Cody Slate

No. 80
- Position: Tight end

Personal information
- Born: August 14, 1987 (age 38) Indianapolis, Indiana
- Listed height: 6 ft 4 in (1.93 m)
- Listed weight: 235 lb (107 kg)

Career information
- College: Marshall
- NFL draft: 2010: undrafted

Career history
- Kansas City Chiefs (2010–2011)*;
- * Offseason or practice squad member only

Awards and highlights
- 2× First-team All-Conference USA (2006, 2009); All Freshman Conference USA selection (Media) (2006); Conference USA All-Freshman selection (Coaches) (2006);
- Stats at Pro Football Reference

= Cody Slate =

American football player (born 1987)

Cody Alan Slate (born August 14, 1987) is an American former football tight end. He previously played for the Kansas City Chiefs. He played college football at Marshall University. He attended Hargrave Military Academy.

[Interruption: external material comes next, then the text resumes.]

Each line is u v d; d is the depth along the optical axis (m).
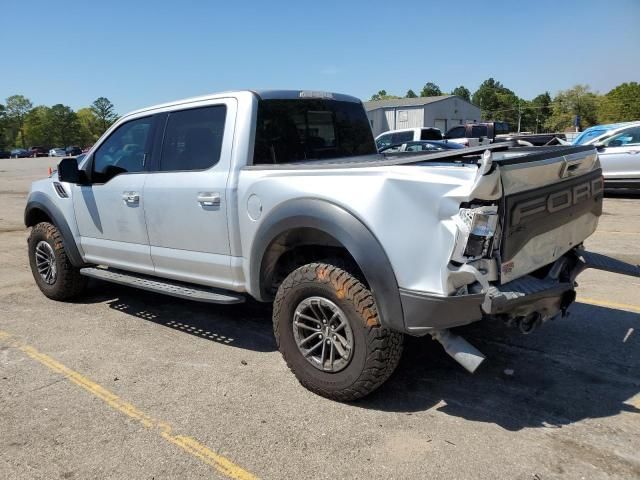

Slate was considered one of the top tight ends in the nation and a top prospect at the tight end for the 2010 NFL draft, but was undrafted, after suffering from a torn ACL. Slate was projected as a legitimate All-American candidate for the 2009 season after he led the Thundering Herd in catches during the last two years and earned All Conference USA Honors.